- **TRECHO PARA ANÁLISE**
Enceta-se então a preparação de uma nova ofensiva, sempre com tropas estaduais baianas, agora mais numerosas e mais bem armadas, bem como sob o comando de uma patente mais alta, o major Febrônio de Brito. Em janeiro de 1897 deslancha o ataque, que resulta igualmente em derrota, nos arredores de Canudos. Essa foi a segunda expedição contra Canudos, ou Expedição Febrônio de Brito.


A terceira expedição ganha uma patente superior, tendo por comandante um coronel, e que coronel: Moreira César tivera sua reputação firmada durante a campanha contra a Revolução Federalista no sul do país, quando se destacara pelo rigor da repressão que exercia, ganhando então o cognome de "Corta-cabeças" ou "Corta-pescoço". O perigo que Canudos veio a representar, após essas duas derrotas, já é agora considerado de alçada nacional e grave demais para ficar sob a responsabilidade de tropas estaduais. Monta-se uma grande ofensiva, com forças federais vindas de todo o país, armamento moderno incluindo canhões, e uma ampla campanha no sentido de alertar a oponião pública. Os ânimos estão exaltados, a demagogia patriótica espicaçada, e começa-se a insinuar que os incidentes do sertão apontam para uma tentativa de restauração monárquica.

- **O QUE SE PEDE**
A. Reproduza o trecho sobre as expedições contra Canudos de "Enceta-se então a" até "Expedição Febrônio de Brito.".
B. No trecho sobre as expedições contra Canudos, quem comandava a segunda expedição?

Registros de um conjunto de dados

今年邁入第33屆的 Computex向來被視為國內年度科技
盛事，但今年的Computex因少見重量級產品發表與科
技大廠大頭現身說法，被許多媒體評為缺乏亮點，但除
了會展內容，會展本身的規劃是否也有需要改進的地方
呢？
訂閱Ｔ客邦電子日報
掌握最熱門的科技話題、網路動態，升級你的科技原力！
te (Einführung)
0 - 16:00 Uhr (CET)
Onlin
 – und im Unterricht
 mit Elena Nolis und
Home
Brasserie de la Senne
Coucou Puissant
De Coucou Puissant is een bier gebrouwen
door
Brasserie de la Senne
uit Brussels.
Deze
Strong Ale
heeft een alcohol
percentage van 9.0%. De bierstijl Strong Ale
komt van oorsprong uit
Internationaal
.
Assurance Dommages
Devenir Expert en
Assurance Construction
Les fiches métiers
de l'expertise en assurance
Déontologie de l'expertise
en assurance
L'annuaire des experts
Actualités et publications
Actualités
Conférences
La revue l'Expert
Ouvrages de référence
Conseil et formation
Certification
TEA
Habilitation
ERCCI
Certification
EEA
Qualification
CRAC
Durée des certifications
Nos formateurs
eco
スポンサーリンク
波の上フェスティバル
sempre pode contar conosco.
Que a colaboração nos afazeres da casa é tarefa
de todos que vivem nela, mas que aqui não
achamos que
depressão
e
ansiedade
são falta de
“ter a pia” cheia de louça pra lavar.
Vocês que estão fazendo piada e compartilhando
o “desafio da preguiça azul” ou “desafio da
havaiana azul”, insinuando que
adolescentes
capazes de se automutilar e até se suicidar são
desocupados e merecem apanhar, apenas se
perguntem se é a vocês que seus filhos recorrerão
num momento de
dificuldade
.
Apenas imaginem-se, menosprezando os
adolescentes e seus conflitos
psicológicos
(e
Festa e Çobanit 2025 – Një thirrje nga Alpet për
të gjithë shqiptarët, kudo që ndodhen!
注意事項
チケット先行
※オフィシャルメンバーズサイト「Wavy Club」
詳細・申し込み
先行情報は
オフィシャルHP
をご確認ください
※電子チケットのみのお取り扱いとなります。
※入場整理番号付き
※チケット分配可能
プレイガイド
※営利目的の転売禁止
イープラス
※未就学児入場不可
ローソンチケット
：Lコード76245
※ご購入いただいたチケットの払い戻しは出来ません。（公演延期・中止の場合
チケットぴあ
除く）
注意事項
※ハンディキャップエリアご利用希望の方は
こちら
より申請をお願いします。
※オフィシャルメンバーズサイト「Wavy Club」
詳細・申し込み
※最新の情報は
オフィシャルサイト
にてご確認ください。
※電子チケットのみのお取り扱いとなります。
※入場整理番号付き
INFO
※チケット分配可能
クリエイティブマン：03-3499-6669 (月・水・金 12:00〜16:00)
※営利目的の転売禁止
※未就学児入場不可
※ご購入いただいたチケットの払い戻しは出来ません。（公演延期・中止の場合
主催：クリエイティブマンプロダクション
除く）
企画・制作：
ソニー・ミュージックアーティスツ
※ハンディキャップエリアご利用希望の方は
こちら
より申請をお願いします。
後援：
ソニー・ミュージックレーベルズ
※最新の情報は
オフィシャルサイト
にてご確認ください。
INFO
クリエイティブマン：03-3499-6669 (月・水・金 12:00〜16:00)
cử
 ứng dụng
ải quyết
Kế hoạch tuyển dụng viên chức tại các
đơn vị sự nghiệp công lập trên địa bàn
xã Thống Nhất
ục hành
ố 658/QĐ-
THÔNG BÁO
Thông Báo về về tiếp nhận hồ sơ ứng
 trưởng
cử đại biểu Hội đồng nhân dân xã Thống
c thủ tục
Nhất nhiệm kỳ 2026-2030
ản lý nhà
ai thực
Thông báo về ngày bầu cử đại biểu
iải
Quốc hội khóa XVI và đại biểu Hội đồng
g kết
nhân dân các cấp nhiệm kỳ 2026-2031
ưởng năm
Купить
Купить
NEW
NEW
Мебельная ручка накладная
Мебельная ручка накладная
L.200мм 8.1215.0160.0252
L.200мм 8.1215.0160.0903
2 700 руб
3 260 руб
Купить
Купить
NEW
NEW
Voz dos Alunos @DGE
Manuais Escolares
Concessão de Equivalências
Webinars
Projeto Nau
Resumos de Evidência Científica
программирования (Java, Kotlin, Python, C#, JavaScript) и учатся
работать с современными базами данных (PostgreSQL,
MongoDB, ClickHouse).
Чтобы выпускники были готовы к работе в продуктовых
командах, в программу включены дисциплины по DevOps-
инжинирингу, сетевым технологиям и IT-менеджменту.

- **RESPOSTAS**
A.
Enceta-se então a preparação de uma nova ofensiva, sempre com tropas estaduais baianas, agora mais numerosas e mais bem armadas, bem como sob o comando de uma patente mais alta, o major Febrônio de Brito. Em janeiro de 1897 deslancha o ataque, que resulta igualmente em derrota, nos arredores de Canudos. Essa foi a segunda expedição contra Canudos, ou Expedição Febrônio de Brito.

B. O major Febrônio de Brito.